Seward is the character on the outside of this, since he’s on death row, but they’ve still managed to get Linden out there to see him a couple times – and, at other times, he is mentioned at the precinct in discussions between Linden and her boss. It’s never a necessary thing to have a cohesive narrative. Oftentimes, shows can be unfocused and still tell their stories very well (Game of Thrones, though even that would benefit from narrowing its viewpoint(s) down). The other two narratives – the cops and the homeless kids of Seattle – are much more intertwined, and that provides for the best scene of “Hope Kills” in which Holder is talking to Bullet, more or less giving her love advice. It’s a tender moment just for how delicate that relationship has been (Bullet recently punched Holder in the gut), but it’s a double-down on poignancy when we consider what we’ve been shown of Holder’s home life. At various points in the first half of this season, Holder and Linden have given advice to people or to each other that they themselves would have difficulty following through on.

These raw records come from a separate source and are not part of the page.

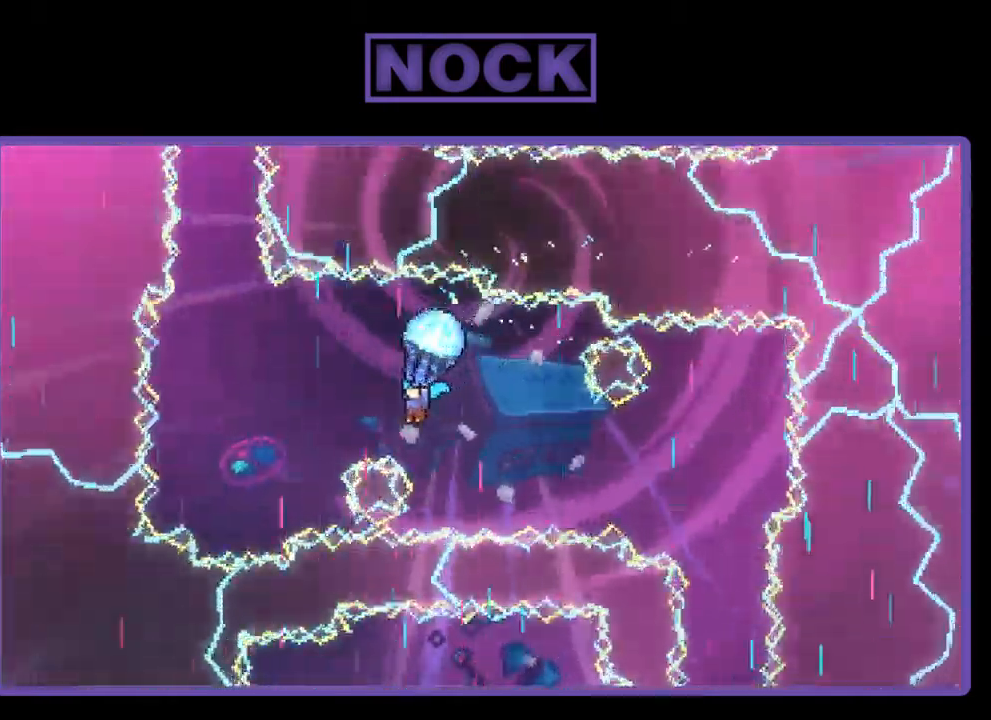
{"buttons": ["R2"], "left_stick": "center", "events": [[434, "DPAD_LEFT", "up"]]}
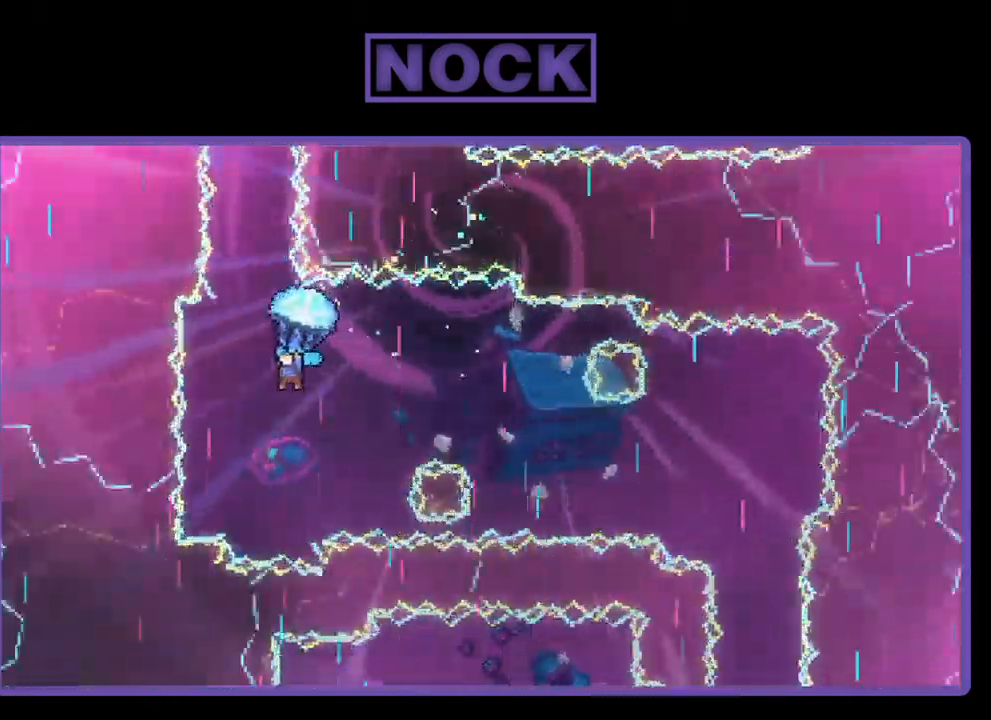
{"buttons": ["R2", "DPAD_UP"], "left_stick": "center", "events": [[300, "DPAD_UP", "down"]]}
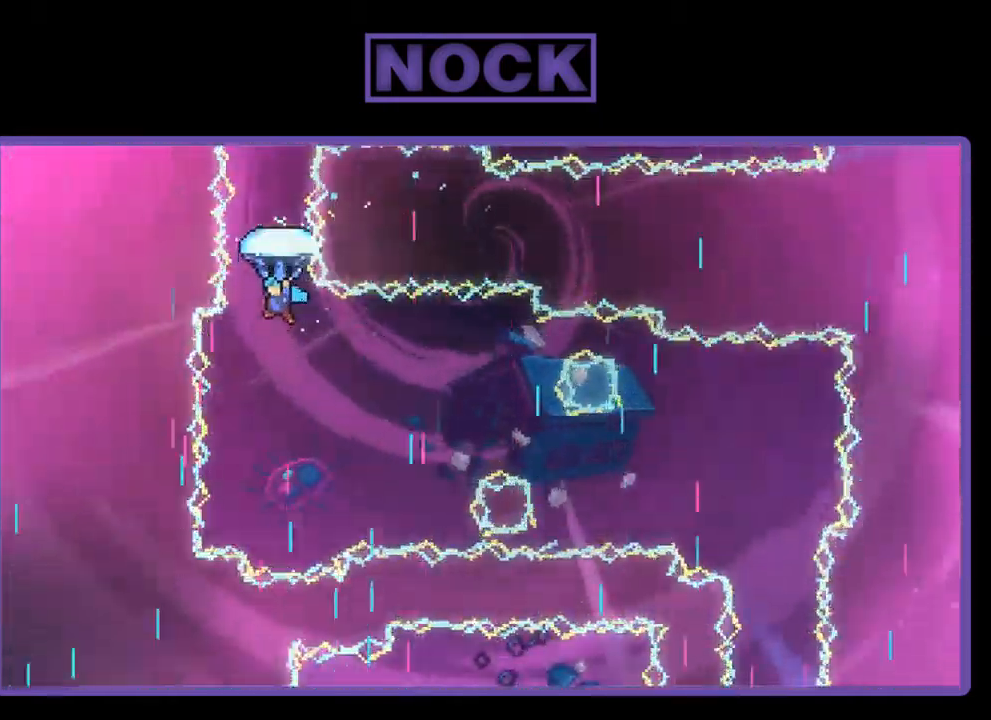
{"buttons": ["R2", "DPAD_UP"], "left_stick": "center", "events": []}
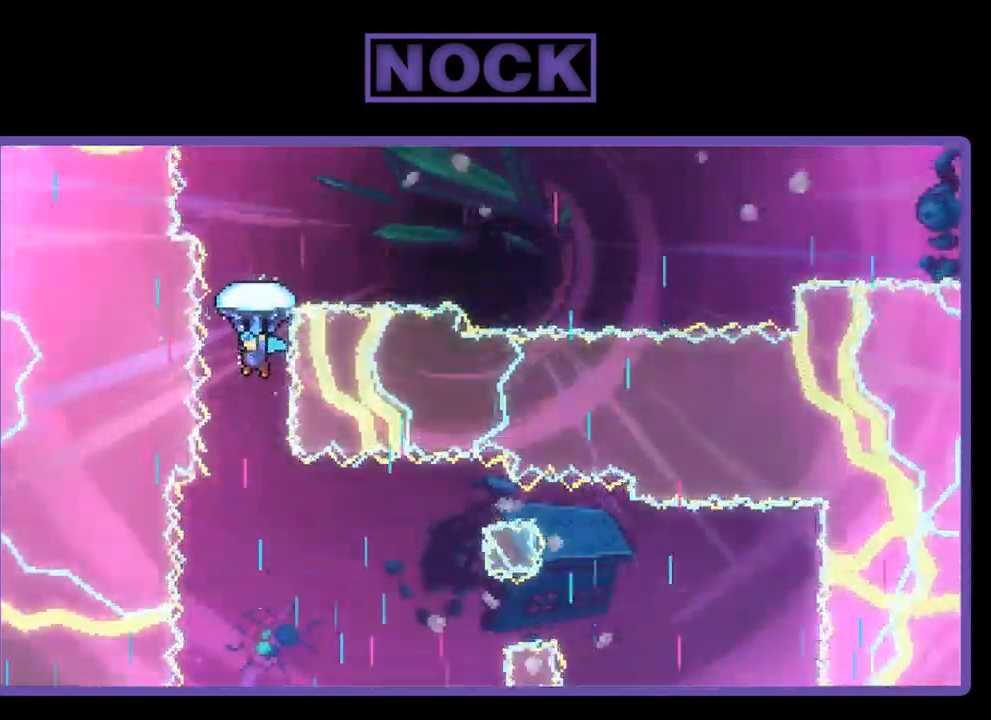
{"buttons": ["R2", "DPAD_RIGHT"], "left_stick": "center", "events": [[84, "DPAD_UP", "up"], [484, "DPAD_RIGHT", "down"]]}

Maybe that’s an overused narrative device, but even if it is, anything coming from Holder commands an amount of interest and respect.
The mystery element of the series continues along here at a perhaps unremarkable pace. The good thing, though, is that it looks to be sticking with one potential suspect longer than it has with suspects from previous seasons. This has been a pretty common complaint aimed at the show – that it’s all twists – so if we get a couple more episodes in which we think it’s the guy running the shelter who is holding a knife to Linden’s neck, then that’s just another way in which this show has evolved since it debuted a couple years ago.